TRECHO DO DOCUMENTO:
#####

Camilo disparou na frente, mas quebrou. Sua vez chegaria...logo.
Isto não tirou o brilho das Mil Milhas de 1965. Lá estavam Camilo Christófaro e sua carretera, em dupla com Antonio Carlos Aguiar. Também presente, o grande gaúcho Catharino Andreatta, em dupla com seu filho Vittorio. E uma série de outras carreteras, como a de Caetano Damiani, Justino de Maio, Zé Peixinho, José Vera, Luiz Valente e o também grande Breno Fornari, com uma carretera “Simca”. A equipe Jolly apareceu com suas Alfas 25 e 23, com Emilio Zambello, Marivaldo Fernandes, Piero Gancia e Ruggero Peruzzi. Também corria um JK muito competitivo (já chamado FNM!), com Jaime Pistilli e Leonardo Campana, além de um sem número de DKWs, Gordinis/1093 e Simcas, perfazendo um total de 39 bólidos. Todos ameaçados de suspensão.
 
Caetano Damiani e Bica Votnamis chegaram em 2o. com a 34 
 
Briga entre Damiani e Gancia com a Alfa 23 antes de quebrar
Camilo Christófaro demonstrou a sua intenção de coroar um bom ano com a sua primeira vitória nas 1000 Milhas, e saiu na cola de Caetano Damiani, que largara melhor, logo passando para a ponta. Em terceiro outra carretera, de Justino, seguido das duas Alfas e de um FNM, de Ugo Galina. Catharino Andreatta estreava um motor, que amaciava na própria corrida, portanto não estava nas primeiras posições. O train de corrida foi vagaroso desde o início, nunca inferior a 4 minutos, e durante a noite, mais um cavalo foi atropelado numa Mil Milhas. Desta feita, o azarado foi Francisco Zeni, mas pelo menos saiu incólume do acidente. E Totó Porto filhou capotou com seu Gordini, também sem machucar-se.

#####

DADOS FORNECIDOS:

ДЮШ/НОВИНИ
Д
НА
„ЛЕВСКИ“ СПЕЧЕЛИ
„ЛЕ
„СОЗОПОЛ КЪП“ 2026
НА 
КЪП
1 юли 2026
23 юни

#####

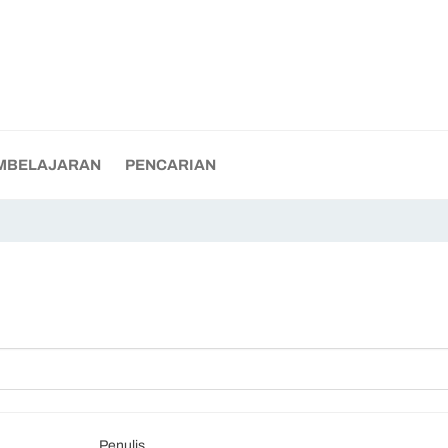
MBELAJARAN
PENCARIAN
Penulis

#####

OBJETIVO DO EXERCÍCIO:
Escreva a continuação do texto sobre as Mil Milhas de 1965, começando logo após a última frase.

RESPOSTA ABAIXO:
Ruggero Peruzzi empurrando a Alfa 23, cujo tanque de gasolina quebrou: a esta altura, completamente intoxicado
Camilo e Aguiar lideraram durante um bom tempo, até as três e meia da madrugada. Na 73a volta, Camilo estaciona no Sargento, com quebra da ponta de eixo. Pelo menos Camilo e Aguiar ganharia a última corrida de 1965, as 250 Milhas. Assim Camilo/Aguiar deixara a liderança com Caetano Damiani, que fazia parceria com Bica Votnamis. Atrás deles já estava Andreatta, que assumiu a liderança às 6:30. Infelizmente, a última 1000 Milhas de Andreatta não seria coroada com vitória. Seu filho Vittorio dirigia quando quebrou a direção do carro. Assim, com as falhas da carreteras, assumia a ponta Piero Gancia e sua fiel Alfa 23. Entretanto, seu tanque de gasolina se desprendeu após meia hora na liderança, jogando ao ar uma vitória potencialmente fácil. O piloto Ruggero Peruzzi se intoxicou com o forte cheiro do combustível no carro, no qual foi improvisado um desastrado tanque de plástico!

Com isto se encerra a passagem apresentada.